The new netting supplements an existing vertical netting system by adding a cantilevered canopy that extends over the walking path adjacent to golf holes south of Washington Boulevard, according to city records. Careful consideration was given to preserving the character of the area during project design and construction: no trees were removed during construction, and the netting sits below the rim of the Arroyo to preserve sight lines for neighboring properties.

The Rose Bowl recreational loop — a 3.3-mile paved circuit around the stadium and Brookside Golf Course — draws what the city describes as thousands of residents and visitors each week for walking, running, and other outdoor activities. The loop runs directly alongside the golf course boundary along West Drive and Rosemont Avenue, the two roads where the new netting was installed.
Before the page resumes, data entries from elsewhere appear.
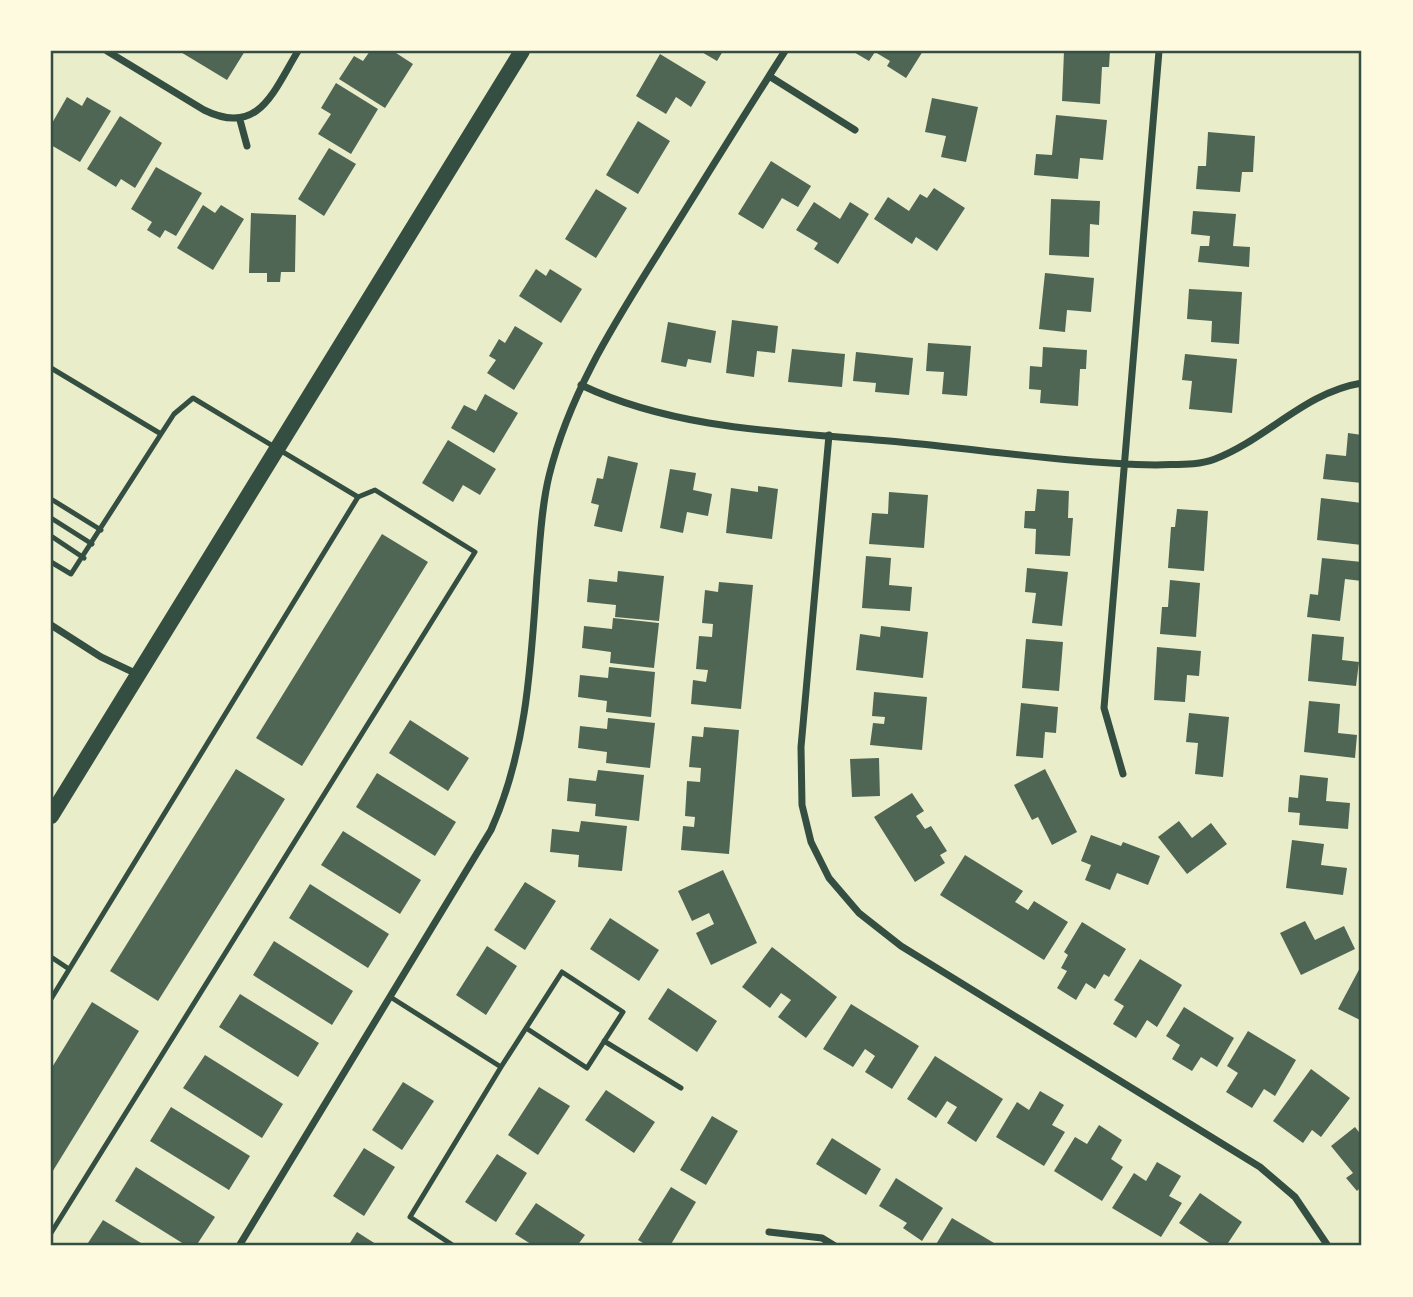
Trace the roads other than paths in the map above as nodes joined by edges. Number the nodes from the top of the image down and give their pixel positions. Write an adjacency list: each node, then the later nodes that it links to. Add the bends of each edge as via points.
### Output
1 (107, 51): 7 (street, via 204,110)
2 (298, 51): 7 (street, via 269,98)
3 (522, 51): 15 (main road)
4 (785, 51): 6 (street)
5 (1159, 51): 16 (street)
6 (769, 76): 8 (street); 12 (street, via 607,336)
7 (240, 120): 9 (street)
8 (855, 130)
9 (247, 146)
10 (51, 368): 13 (lane)
11 (1362, 383): 16 (street, via 1320,396 1212,460)
12 (582, 385): 14 (street, via 606,397 686,418); 31 (street, via 548,479 526,710 504,802)
13 (161, 434): 15 (lane, via 174,414 193,398); 20 (lane)
14 (830, 435): 16 (street); 42 (street, via 800,784 811,842 829,878 859,913 901,946 1260,1167 1295,1197)
15 (277, 448): 17 (lane); 26 (main road)
16 (1123, 464): 27 (street, via 1104,708)
17 (358, 497): 30 (lane); 38 (lane, via 375,490 475,552)
18 (51, 499): 20 (lane)
19 (51, 518): 22 (lane)
20 (101, 530): 22 (lane)
21 (51, 536): 23 (lane)
22 (92, 544): 23 (lane)
23 (84, 558): 24 (lane, via 71,574)
24 (51, 562)
25 (51, 625): 26 (street)
26 (138, 674): 28 (main road)
27 (1123, 774)
28 (51, 816)
29 (51, 957): 30 (lane)
30 (69, 969): 32 (lane)
31 (392, 998): 35 (lane); 39 (street)
32 (51, 999)
33 (526, 1028): 34 (lane, via 587,1068); 34 (lane, via 562,972 623,1012); 35 (lane)
34 (604, 1041): 36 (lane)
35 (501, 1067): 40 (lane, via 410,1217)
36 (681, 1088)
37 (769, 1232): 41 (street, via 822,1238)
38 (51, 1233)
39 (239, 1246)
40 (454, 1246)
41 (835, 1246)
42 (1328, 1246)

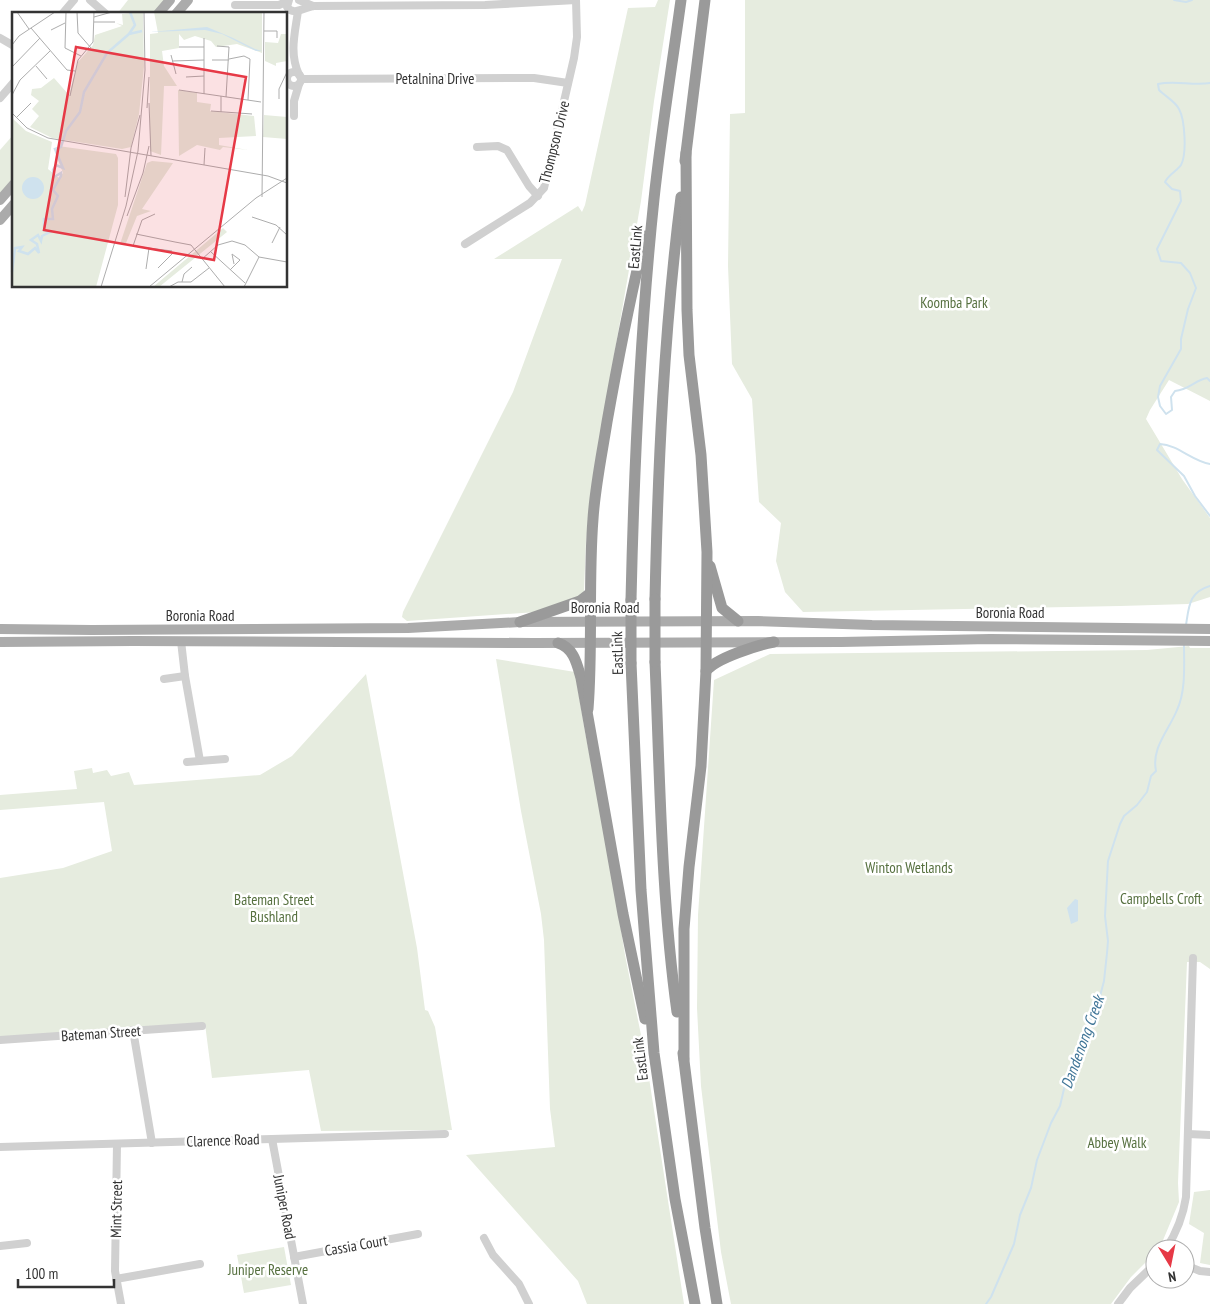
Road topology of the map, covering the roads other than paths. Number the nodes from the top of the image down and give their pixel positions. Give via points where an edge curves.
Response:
1 (74, 0) edge
2 (90, 0) edge
3 (170, 0) edge
4 (188, 0) edge
5 (299, 0) edge
6 (576, 0) edge
7 (681, 0) edge
8 (705, 0) edge
9 (461, 2) edge
10 (236, 5) dead end
11 (250, 5) junction
12 (288, 5) edge
13 (313, 6) junction
14 (298, 10) junction
15 (64, 12) edge
16 (104, 12) edge
17 (160, 12) edge
18 (178, 12) edge
19 (250, 12) edge
20 (294, 26) junction
21 (0, 38) edge
22 (12, 45) edge
23 (294, 61) junction
24 (288, 79) edge
25 (299, 79) junction
26 (568, 83) junction
27 (12, 84) edge
28 (0, 98) edge
29 (294, 101) junction
30 (294, 116) dead end
31 (478, 147) dead end
32 (686, 154) junction
33 (12, 186) edge
34 (538, 196) junction
35 (654, 198) junction
36 (0, 200) edge
37 (12, 206) edge
38 (0, 220) edge
39 (465, 244) dead end
40 (706, 552) junction
41 (590, 594) junction
42 (706, 621) junction
43 (738, 621) junction
44 (520, 622) junction
45 (590, 622) junction
46 (456, 626) junction
47 (990, 627) junction
48 (396, 628) junction
49 (0, 629) edge
50 (297, 629) junction
51 (1210, 629) edge
52 (990, 639) junction
53 (181, 641) junction
54 (1210, 641) edge
55 (0, 642) edge
56 (396, 642) junction
57 (477, 642) junction
58 (774, 642) junction
59 (304, 643) junction
60 (558, 643) junction
61 (590, 643) junction
62 (706, 643) junction
63 (706, 671) junction
64 (185, 676) junction
65 (164, 679) dead end
66 (588, 708) junction
67 (225, 759) dead end
68 (200, 761) junction
69 (188, 762) dead end
70 (1193, 958) dead end
71 (202, 1026) dead end
72 (133, 1030) junction
73 (0, 1040) edge
74 (654, 1053) junction
75 (684, 1059) junction
76 (445, 1134) dead end
77 (1188, 1134) junction
78 (1210, 1135) edge
79 (272, 1138) junction
80 (152, 1142) junction
81 (116, 1144) junction
82 (0, 1147) edge
83 (418, 1234) dead end
84 (484, 1238) dead end
85 (1172, 1239) edge
86 (27, 1243) dead end
87 (0, 1246) edge
88 (294, 1257) junction
89 (200, 1264) dead end
90 (1195, 1269) edge
91 (1210, 1272) edge
92 (1145, 1274) edge
93 (116, 1279) junction
94 (121, 1304) edge
95 (303, 1304) edge
96 (529, 1304) edge
97 (695, 1304) edge
98 (717, 1304) edge
99 (1118, 1304) edge

1 - 15 street
2 - 16 street
3 - 17 main road
4 - 18 main road
5 - 13 street
5 - 14 street
6 - 9 street
6 - 26 street, Thompson Drive via 576,44
7 - 35 highway, EastLink
8 - 32 highway
9 - 13 street
10 - 11 street
11 - 12 street
11 - 19 street
12 - 14 street via 292,12
12 - 20 street
13 - 14 street
14 - 20 street
20 - 23 street
21 - 22 street
23 - 24 street
23 - 25 street
24 - 25 street via 295,73
24 - 25 street via 295,86
24 - 29 street
25 - 26 street, Petalnina Drive via 534,78
25 - 29 street
26 - 34 street, Thompson Drive via 548,179
27 - 28 street
29 - 30 street
31 - 34 street via 498,146 507,150
32 - 40 highway via 689,355 701,455
32 - 75 highway, bridge via 663,378 655,599 663,862 671,967
33 - 36 main road
34 - 39 street, Thompson Drive
35 - 41 highway via 632,293 600,466 593,516
35 - 74 highway, EastLink, bridge via 638,393 631,600 641,890
37 - 38 main road
40 - 42 highway
40 - 43 highway via 722,608
41 - 44 highway via 580,601
41 - 45 highway
42 - 43 main road, Boronia Road
42 - 45 main road, Boronia Road
42 - 62 highway
43 - 47 main road, Boronia Road
44 - 45 main road, Boronia Road
44 - 46 main road, Boronia Road
45 - 61 highway
46 - 48 main road, Boronia Road
46 - 57 main road via 474,634
47 - 51 main road, Boronia Road
47 - 52 main road
48 - 50 main road, Boronia Road
48 - 56 main road
49 - 50 main road, Boronia Road
50 - 59 main road
52 - 54 main road, Boronia Road
52 - 58 main road, Boronia Road
53 - 55 main road, Boronia Road
53 - 59 main road, Boronia Road
53 - 64 street
56 - 57 main road, Boronia Road
56 - 59 main road, Boronia Road
57 - 60 main road, Boronia Road
58 - 62 main road, Boronia Road
58 - 63 highway via 714,662
60 - 61 main road, Boronia Road
60 - 66 highway via 574,656
61 - 62 main road, Boronia Road
61 - 66 highway
62 - 63 highway
63 - 75 highway via 701,766 684,929
64 - 65 street
64 - 68 street
66 - 74 highway via 623,914
67 - 68 street
68 - 69 street
70 - 77 street
71 - 72 street, Bateman Street
72 - 73 street, Bateman Street
72 - 80 street
74 - 97 highway, EastLink via 675,1199
75 - 98 highway
76 - 79 street, Clarence Road
77 - 78 street
77 - 85 street via 1184,1214
79 - 80 street, Clarence Road
79 - 88 street, Juniper Road
80 - 81 street, Clarence Road
81 - 82 street, Clarence Road
81 - 93 street, Mint Street
83 - 88 street, Cassia Court
84 - 96 street via 493,1255 520,1284
86 - 87 street
88 - 95 street, Juniper Road
89 - 93 street
90 - 91 street
92 - 99 street
93 - 94 street, Mint Street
Brookside Golf Course is a 36-hole municipal facility at 1133 Rosemont Avenue, owned by the City of Pasadena and managed by the RBOC, a nonprofit public benefit corporation created in 1995 by the Pasadena City Council. The golf complex sits within the Pasadena Arroyo Park and Recreation District, which is listed on the National Register of Historic Places.

The netting project is identified in the city’s 2026–2030 Capital Improvement Program as consistent with the Green Space, Parks, and Recreation Element of the General Plan and with the Mobility Element’s priority of addressing safety issues in public infrastructure.